GuSuku picture GuSuku · Jan 6, 2015 · Viewed 7.1k times · Source

I am new to parallel computing and just starting to try out MPI and Hadoop+MapReduce on Amazon AWS. But I am confused about when to use one over the other.

For example, one common rule of thumb advice I see can be summarized as...

  • Big data, non-iterative, fault tolerant => MapReduce
  • Speed, small data, iterative, non-Mapper-Reducer type => MPI

But then, I also see implementation of MapReduce on MPI (MR-MPI) which does not provide fault tolerance but seems to be more efficient on some benchmarks than MapReduce on Hadoop, and seems to handle big data using out-of-core memory.

Conversely, there are also MPI implementations (MPICH2-YARN) on new generation Hadoop Yarn with its distributed file system (HDFS).

Besides, there seems to be provisions within MPI (Scatter-Gather, Checkpoint-Restart, ULFM and other fault tolerance) that mimic several features of MapReduce paradigm.

And how does Mahout, Mesos and Spark fit in all this?

What criteria can be used when deciding between (or a combo of) Hadoop MapReduce, MPI, Mesos, Spark and Mahout?

Answer

Aaron Altman picture Aaron Altman · Apr 8, 2015

There might be good technical criteria for this decision but I haven't seen anything published on it. There seems to be a cultural divide where it's understood that MapReduce gets used for sifting through data in corporate environments while scientific workloads use MPI. That may be due to underlying sensitivity of those workloads to network performance. Here are a few thoughts about how to find out:

Many modern MPI implementations can run over multiple networks but are heavily optimized for Infiniband. The canonical use case for MapReduce seems to be in a cluster of "white box" commodity systems connected via ethernet. A quick search on "MapReduce Infiniband" leads to http://dl.acm.org/citation.cfm?id=2511027 which suggests that use of Infiniband in a MapReduce environment is a relatively new thing.

So why would you want to run on a system that's highly optimized for Infiniband? It's significantly more expensive than ethernet but has higher bandwidth, lower latency and scales better in cases of high network contention (ref: http://www.hpcadvisorycouncil.com/pdf/IB_and_10GigE_in_HPC.pdf).

If you have an application that would be sensitive to those effects of optimizations for Infiniband that are already baked into many MPI libraries, maybe that would be useful for you. If your app is relatively insensitive to network performance and spends more time on computations that don't require communication between processes, maybe MapReduce is a better choice.
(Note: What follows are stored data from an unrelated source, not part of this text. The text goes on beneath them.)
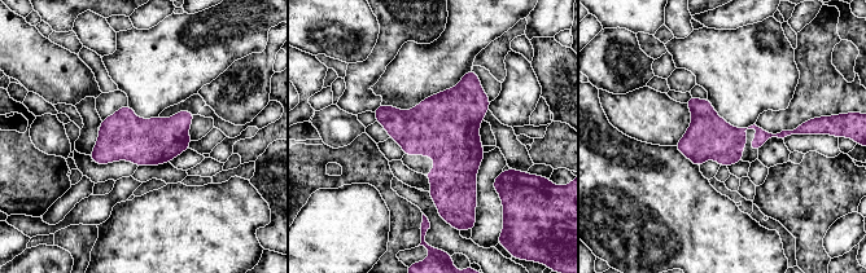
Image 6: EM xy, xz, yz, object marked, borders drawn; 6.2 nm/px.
leave # width 280 nm; continuous, no second neuron

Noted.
look 3d 4um back at 1:(778, 347) # looks like a crossing

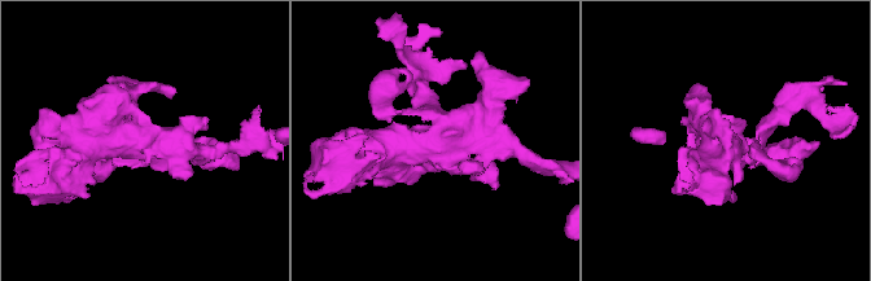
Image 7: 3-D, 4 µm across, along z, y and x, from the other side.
look em planes plain at 7:(145, 146)

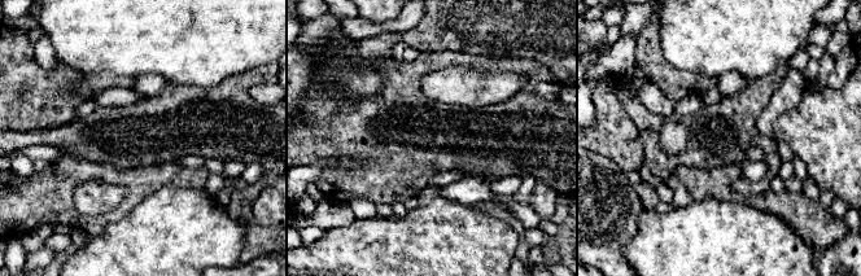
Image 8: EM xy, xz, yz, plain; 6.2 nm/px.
look em planes borders same # see the neighbours

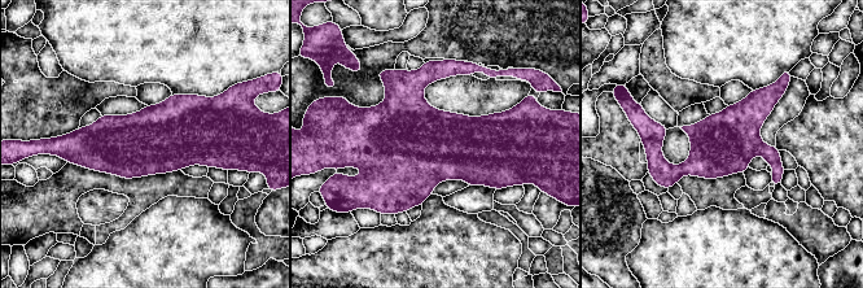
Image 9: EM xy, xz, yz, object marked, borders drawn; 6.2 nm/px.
leave # all the same neuron

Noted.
look 3d 2um at 1:(1199, 347) # abrupt turn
If you have the opportunity to run benchmarks, you could do a projection on whichever system you have available to see how much improved network performance would help. Try throttling your network: downclock GigE to 100mbit or Infiniband QDR to DDR, for example, draw a line through the results and see if the purchase of a faster interconnect optimized by MPI would get you where you want to go.